On Sat, 09 Jan 1999, Thomas Sailer wrote:
>You're referring to AX25 V2.2?
>
>Whe had a rather long discussion last year in Darmstadt. Several
>AX.25 implementers (FlexNet, NordLink, Matthias Welwarsky,
>the current Linux AX.25 hacker) were there. We agreed that this new
>spec is completely bogus.
I think you are a little hard ...
>These are some of the more severe reasons:
>
>SABME/SREJ is an attempt to implement selective repeat
>(instead of go back N). We (in central europe) already
>use a selective repeat scheme called "frame collector"
>for almost 10 years now. It uses existing protocol elements
>(RR P/F), is backward compatible, and does not incur much
>complexity.
The fact that the same can be done with the "same current elements" doesn't
mean that new implementations are bad. In hdlc SREJ is for doing selective
reject. You can do something similar without them, and ??
>The reduction of digipeater fields to 4 is just ridiculous.
>It kills FlexNet, but doesn't give any advantage (_still_
>variable length header).
At less AX25 v.2.2 is public, not like Flexnet. Saying that AX25 v.2.2 is
"bad" because it has been done is "obscurity", and saying that it doesn't
respect Flexnet, is a nonsense. Flexnet is top secret, and ax25 2.2 is public.
What is important is the result, and there is one document. How many
projects of this kind are arriving at its end in ham-radio ? Not very much, the
actitude should be constructive, and promove that someone implement that
protocol.
>The Spec mandates things that are not needed to be specified
>for interoperability, and it makes a complete layering mess.
>Just look at the timer chapter.
There is no need to implement all. In a protocol, not all is needed, but things
must be defined. I looked the timers they are a big improvement, relating them
with the Physical layer through primitives. For example that allow to stop some
timers while the system is transmiting (the solution of some problems that
currently exist); all that is not implementable with all the current devices,
but with many of them yes.
>I can't see how anyone would be able to implement this mess
>in a TNC with less than 1Meg RAM and 1Meg ROM.
1Mega is very much today ? I don't think so.
And who is going to use inteligent tncs today, Linux can do all the work.
>The authors were SDL guys. I've already been bitten by
>SDL enthusiasts basing design decisions on SDL's features
>and thereby killing performance.
Who is speaking of performance ? We have very fast computers, with a lot of
memory. That's the way the telecomunicacions are moving today, the protocols
are designed in sdl because the definitions, the working are clear. I think
it's much more easy to developp a protocol with the sdl definition.
>The SDL generated C code is unusable if you want performance
>(we _want_ performance, 100kBps++ link transceivers
>already exist!!)
For this speed maybe there is no need of ax25 2.2. Sure, ax25 2.2 is more heavy
than precendent ax25, and is not implementable in the same hardware.
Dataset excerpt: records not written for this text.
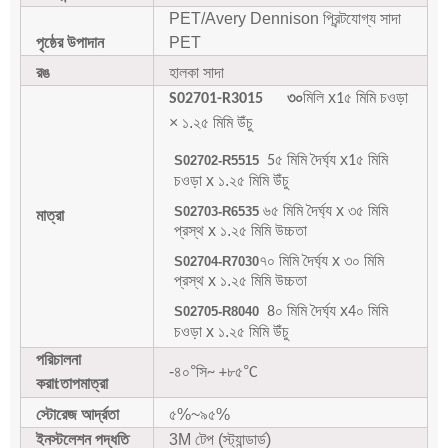
PET/Avery Dennison প্রিন্টযোগ্য সাদা
পৃষ্ঠের উপাদান
PET
রঙ
হালকা সাদা
মিলি x
৫ মিমি চওড়া
S02701-R3015
৩০
1
× ১.২৫ মিমি উঁচু
৫ মিমি দৈর্ঘ্য x
৫ মিমি
S02702-R5515
5
1
চওড়া x ১.২৫ মিমি উঁচু
৬৫ মিমি দৈর্ঘ্য x ৩৫ মিমি
S02703-R6535
মাত্রা
প্রস্থ x ১.২৫ মিমি উচ্চতা
৭০ মিমি দৈর্ঘ্য x ৩০ মিমি
S02704-R7030
প্রস্থ x ১.২৫ মিমি উচ্চতা
০ মিমি দৈর্ঘ্য x
০ মিমি
S02705-R8040
8
4
চওড়া x ১.২৫ মিমি উঁচু
পরিচালনা
-৪০
°
°
সি~ +৮৫
C
করা
তাপমাত্রা
t
স্টোরেজ আর্দ্রতা
৫%~৯৫%
ইনস্টলেশন পদ্ধতি
3M টেপ (স্ট্যান্ডার্ড)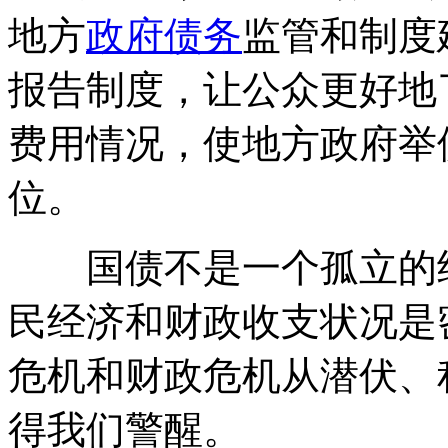
地方
政府
债务
监管和制度
报告制度，让公众更好地
费用情况，使地方政府举
位。
国债不是一个孤立的经
民经济和财政收支状况是
危机和财政危机从潜伏、
得我们警醒。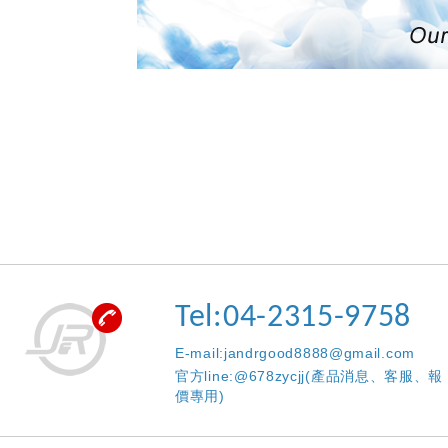
Tel:04-2315-9758
E-mail:jandrgood8888@gmail.com
官方line:@678zycjj(產品消息、客服、報
價專用)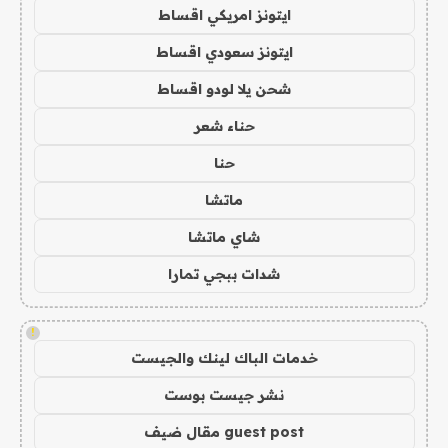
ايتونز امريكي اقساط
ايتونز سعودي اقساط
شحن يلا لودو اقساط
حناء شعر
حنا
ماتشا
شاي ماتشا
شدات ببجي تمارا
!
خدمات الباك لينك والجيست
نشر جيست بوست
guest post مقال ضيف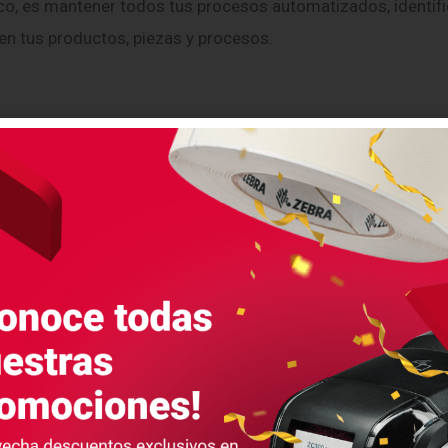
co, es mantener todos tus procesos automatizados, identifi
en tus productos, piezas y procesos.
Impresoras
Et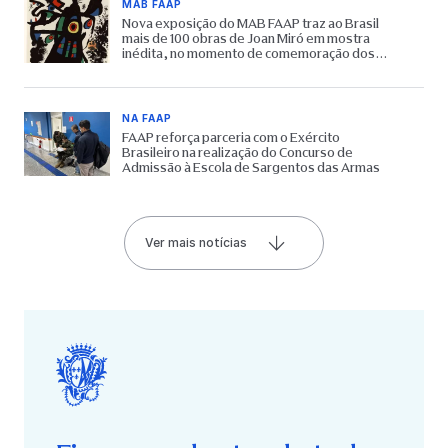
MAB FAAP
Nova exposição do MAB FAAP traz ao Brasil
mais de 100 obras de Joan Miró em mostra
inédita, no momento de comemoração dos
65 anos do Museu
NA FAAP
FAAP reforça parceria com o Exército
Brasileiro na realização do Concurso de
Admissão à Escola de Sargentos das Armas
Ver mais notícias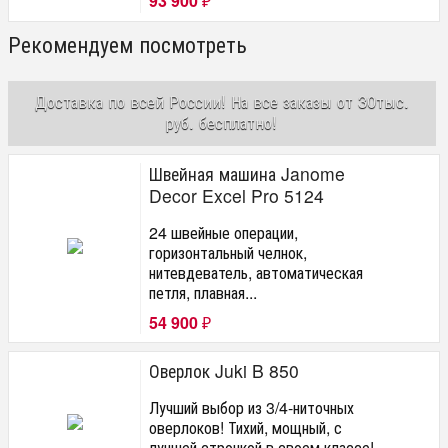
93 900
₽
Рекомендуем посмотреть
Доставка по всей России! На все заказы от 30тыс.
руб. бесплатно!
Швейная машина Janome
Decor Excel Pro 5124
24 швейные операции,
горизонтальный челнок,
нитевдеватель, автоматическая
петля, плавная...
54 900
₽
Оверлок Juki B 850
Лучший выбор из 3/4-ниточных
оверлоков! Тихий, мощный, с
лучшей строчкой в своем классе!...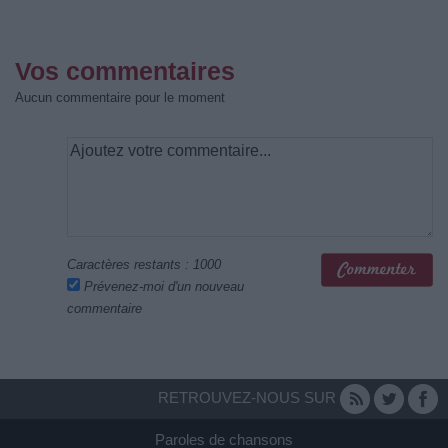
Vos commentaires
Aucun commentaire pour le moment
Caractères restants :
1000
Prévenez-moi d'un nouveau
commentaire
RETROUVEZ-NOUS SUR
Paroles de chansons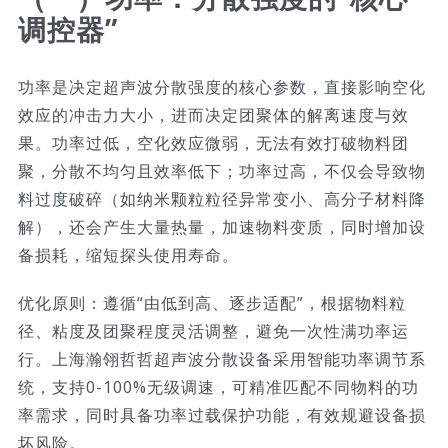
调控器”
功率是决定超声波分散强度的核心参数，直接影响空化
效应的冲击力大小，进而决定团聚体的解离速度与效
果。功率过低，空化效应微弱，无法有效打破物料团
聚，分散不均匀且效率低下；功率过高，不仅会导致物
料过度破碎（如纳米颗粒粒径异常变小、高分子材料降
解），还会产生大量热量，加速物料变质，同时增加设
备损耗，缩短探头使用寿命。
优化原则：遵循“由低到高、逐步适配”，根据物料粒
径、粘度及团聚程度灵活调整，避免一次性满功率运
行。上海瀚翎哲哲超声波分散设备采用智能功率调节系
统，支持0-100%无级调速，可精准匹配不同物料的功
率需求，同时具备功率过载保护功能，有效规避设备损
坏风险。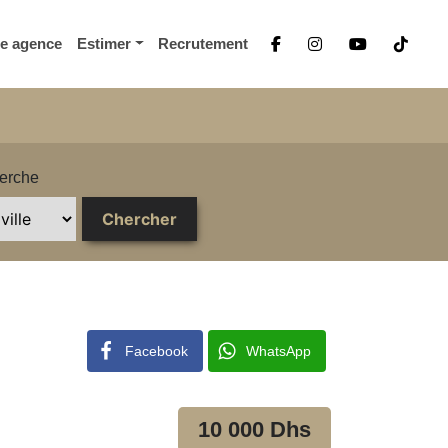
re agence
Estimer
Recrutement
erche
Facebook
WhatsApp
10 000 Dhs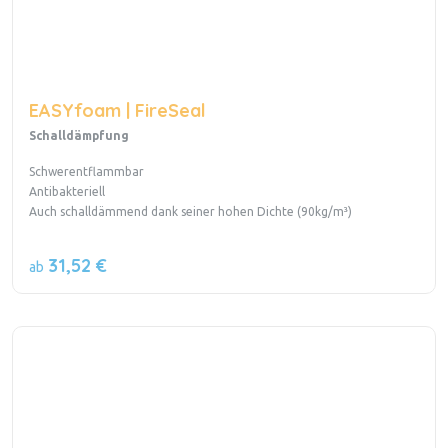
EASYfoam | FireSeal
Schalldämpfung
Schwerentflammbar
Antibakteriell
Auch schalldämmend dank seiner hohen Dichte (90kg/m³)
31,52 €
ab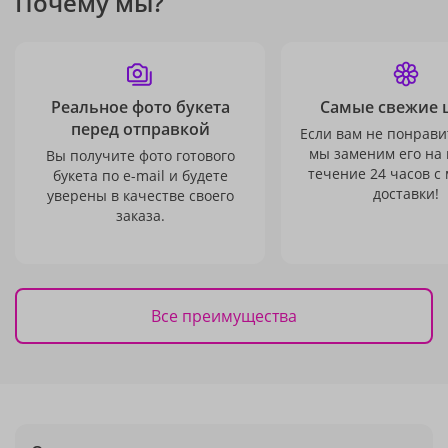
Почему мы?
Реальное фото букета
Самые свежие 
перед отправкой
Если вам не понравит
мы заменим его на
Вы получите фото готового
течение 24 часов с
букета по e-mail и будете
доставки!
уверены в качестве своего
заказа.
Все преимущества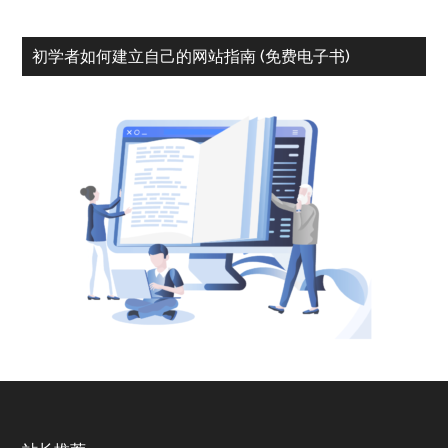
初学者如何建立自己的网站指南 (免费电子书)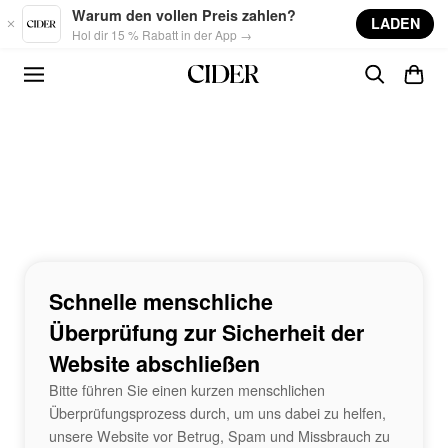
Skip to main content
Warum den vollen Preis zahlen?
LADEN
Hol dir 15 % Rabatt in der App →
Schnelle menschliche
Überprüfung zur Sicherheit der
Website abschließen
Bitte führen Sie einen kurzen menschlichen
Überprüfungsprozess durch, um uns dabei zu helfen,
unsere Website vor Betrug, Spam und Missbrauch zu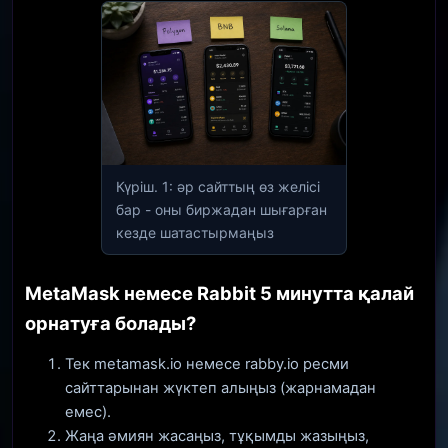
Күріш. 1: әр сайттың өз желісі
бар - оны биржадан шығарған
кезде шатастырмаңыз
MetaMask немесе Rabbit 5 минутта қалай
орнатуға болады?
Тек metamask.io немесе rabby.io ресми
сайттарынан жүктеп алыңыз (жарнамадан
емес).
Жаңа әмиян жасаңыз, тұқымды жазыңыз,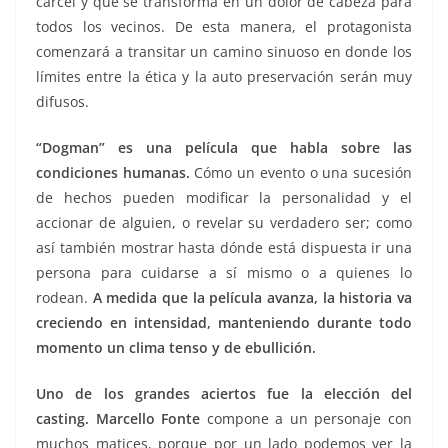
cárcel y que se transforma en un dolor de cabeza para
todos los vecinos. De esta manera, el protagonista
comenzará a transitar un camino sinuoso en donde los
límites entre la ética y la auto preservación serán muy
difusos.
“Dogman” es una película que habla sobre las
condiciones humanas.
Cómo un evento o una sucesión
de hechos pueden modificar la personalidad y el
accionar de alguien, o revelar su verdadero ser; como
así también mostrar hasta dónde está dispuesta ir una
persona para cuidarse a sí mismo o a quienes lo
rodean.
A medida que la película avanza, la historia va
creciendo en intensidad, manteniendo durante todo
momento un clima tenso y de ebullición.
Uno de los grandes aciertos fue la elección del
casting.
Marcello Fonte
compone a un personaje con
muchos matices, porque por un lado podemos ver la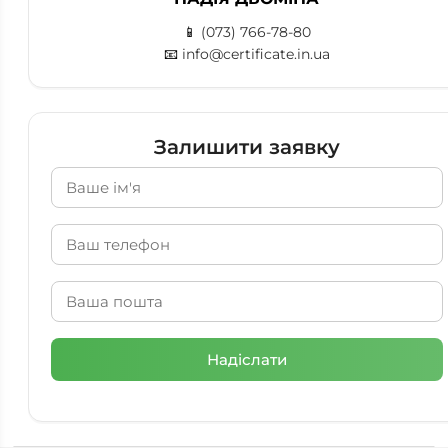
📱
(073) 766-78-80
📧
info@certificate.in.ua
Залишити заявку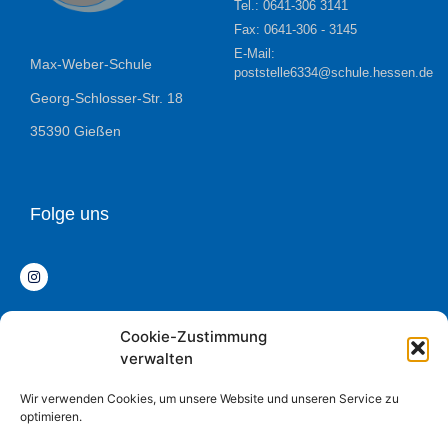
Tel.: 0641-306 3141
Fax: 0641-306 - 3145
E-Mail:
Max-Weber-Schule
poststelle6334@schule.hessen.de
Georg-Schlosser-Str. 18
35390 Gießen
Folge uns
Cookie-Zustimmung
Datenschutz
verwalten
Impressum
Wir verwenden Cookies, um unsere Website und unseren Service zu
optimieren.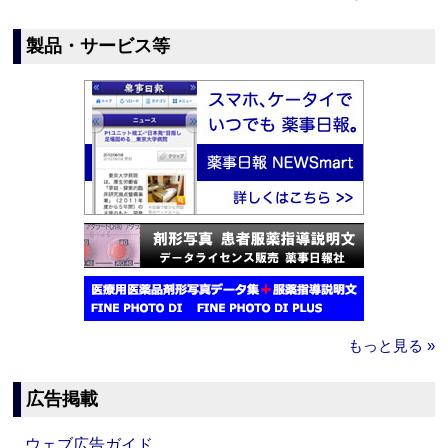
製品・サービス等
もっと見る »
広告掲載
ウェブ広告ガイド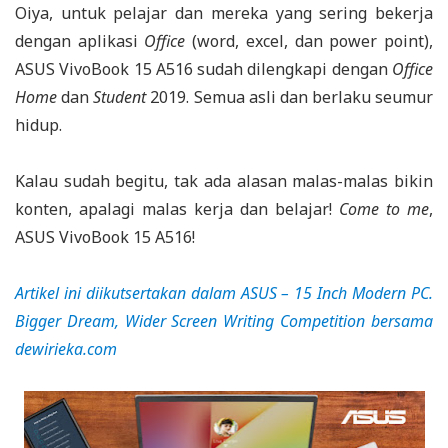
Oiya, untuk pelajar dan mereka yang sering bekerja
dengan aplikasi
Office
(word, excel, dan power point),
ASUS VivoBook 15 A516 sudah dilengkapi dengan
Office
Home
dan
Student
2019. Semua asli dan berlaku seumur
hidup.
Kalau sudah begitu, tak ada alasan malas-malas bikin
konten, apalagi malas kerja dan belajar!
Come to me
,
ASUS VivoBook 15 A516!
Artikel ini diikutsertakan dalam ASUS – 15 Inch Modern PC.
Bigger Dream, Wider Screen Writing Competition bersama
dewirieka.com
>The way TAPR did the design process (essentially secretly,
>no one of the major AX.25 implementors, such as
>Nordlink or Flexnet) new anything about it or was even
>asked what they think of it.
So I think they decided to do it that way. Maybe because they wanted to be
independent of the ax25 implementors restrictions, and do the better.
>If you want a public standard followed by all major
>implementors, make the standard setting process open!!
Yes, but maybe they didn't want to do a standard followed by all major
implementors, but do the best. So that's maybe why there isn't any
implementation of ax25 v.2.2; but that implementable, because it has been
already implementend in hdlc protocols (selective reject, XID protocol
negotiation frames, SDL is used in very much telecomunication protocols).